We sought to mitigate the lack of awareness about statelessness among key actors with a sophisticated advocacy, engagement, and communications strategy. For example, we linked project outputs to online webinars as a means to engage a wider pan-European (and beyond) audience. We offered a series of community workshops to refugee representatives in Greece (in Lesvos and Athens), working to ensure accessibility for different groups (including e.g. by hosting a women-only workshop in Athens and providing childcare facilities) to raise awareness about statelessness and its impact, which resulted in significant engagement and ideas for future actions to facilitate dissemination of information and access to rights among affected communities.
Results of the Good Practice
- Refugee response actors in Europe (regional & national authorities, civil society, refugee communities) have access to information and tools to enable them to better respond to and protect the rights of stateless refugees arriving in Europe and prevent new cases of statelessness arising as a consequence of displacement .
- Stateless refugees have access to information about their rights and the rights of their children born on the move or in host communities.
- Tools are available to support better decision-making in asylum claims where statelessness/nationality issues are relevant to protection considerations.
How the project meets the GCR Objectives
Objective 1: Ease the pressures on host countries
Objective 2: Enhance refugee self-reliance
Objective 3: Expand access to third-country solutions
The Stateless Journeys project contributes to supporting and facilitating the achievement of at least three of the objectives of the Global Compact on Refugees (easing pressures on host countries, enhancing refugee self-reliance, expanding access to third-country solutions).
It builds protection capacity among a range of stakeholders in Europe, including refugees themselves, therefore enhancing refugee self-reliance through improved access to information, and therefore, rights.

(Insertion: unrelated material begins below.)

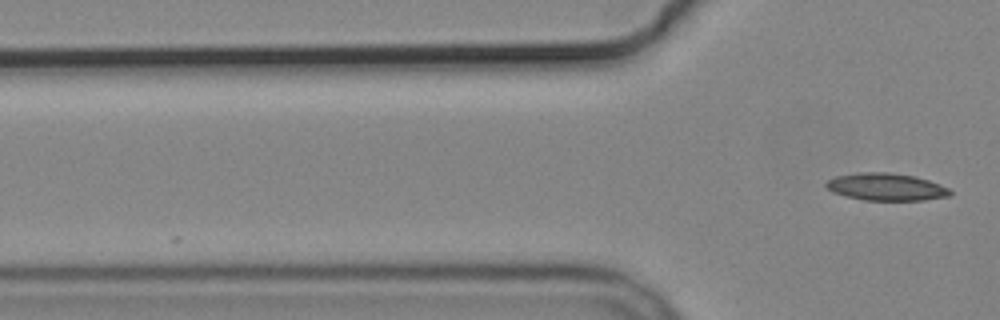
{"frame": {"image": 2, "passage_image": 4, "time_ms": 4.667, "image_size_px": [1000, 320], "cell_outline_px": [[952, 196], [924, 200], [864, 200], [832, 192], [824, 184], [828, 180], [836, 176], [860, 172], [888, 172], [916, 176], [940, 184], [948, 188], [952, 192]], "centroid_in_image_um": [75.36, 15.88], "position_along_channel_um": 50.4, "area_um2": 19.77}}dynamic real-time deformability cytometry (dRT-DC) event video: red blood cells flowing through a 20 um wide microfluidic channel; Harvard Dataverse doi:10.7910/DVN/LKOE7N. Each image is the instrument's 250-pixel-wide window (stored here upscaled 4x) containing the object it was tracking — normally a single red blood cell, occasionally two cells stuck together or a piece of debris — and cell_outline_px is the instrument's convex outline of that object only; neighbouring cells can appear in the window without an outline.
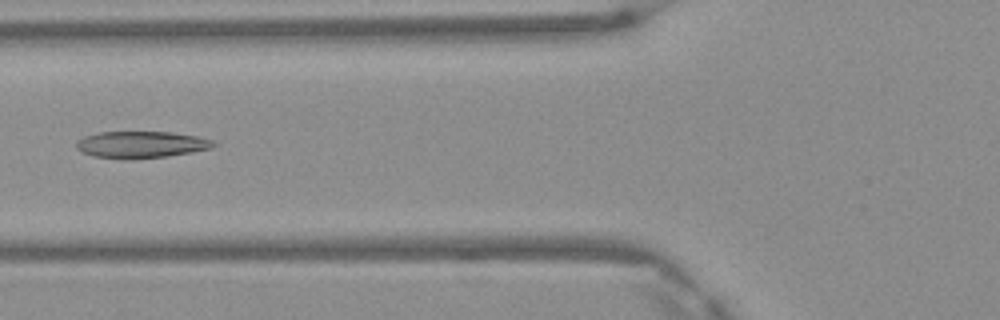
{"species": "Egyptian fruit bat (a non-hibernating species)", "species_latin": "Rousettus aegyptiacus", "temperature_condition": "warm", "stored_images_in_passage": 5, "camera_frame_rate_fps": 3000, "um_per_image_px": 0.085, "frame": {"image": 1, "passage_image": 4, "time_ms": 1.0, "image_size_px": [1000, 320], "cell_outline_px": [[216, 144], [212, 148], [192, 152], [168, 156], [96, 156], [84, 152], [76, 148], [76, 144], [84, 136], [100, 132], [172, 132], [196, 136], [212, 140]], "centroid_in_image_um": [12.07, 12.24], "position_along_channel_um": 113.7, "area_um2": 20.23}}
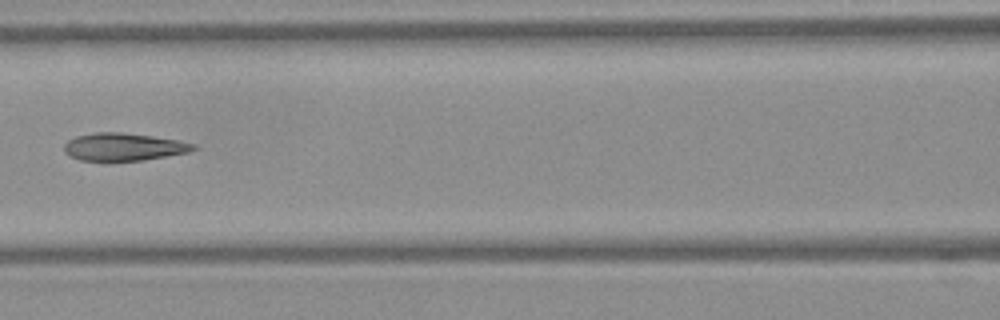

The project helps to fill an identified gap in knowledge and capacity, which was presenting challenges of access to protection, and durable solutions for stateless refugees and their families. Through improved access to information and practical tools to support their work, state authorities, civil society and other refugee response actors are better able to respond to the protection needs of stateless refugees.
Through evidence-based advocacy for the introduction of mechanisms to improve the identification of statelessness and nationality problems early on in asylum procedures, improved country of origin information on nationality issues, statelessness-specific protection regimes, and advocacy for the introduction of flexibility in access to resettlement and family reunion for stateless people who may be unable to meet rigid evidential requirements, this project goes some way towards facilitating durable solutions for stateless refugees.
Improved awareness about statelessness and improved procedures to identify nationality status and to determine stateless status, also eases pressures on host countries – as host states are better able to identify those in need of protection, facilitate naturalisation and integration for those stateless people who have no country to which to return, and facilitate safe and dignified return where appropriate.
We are continuing to develop new tools for the website, to engage in regional and national advocacy towards project aims, and to secure funding for the project to continue and develop it over the next few years.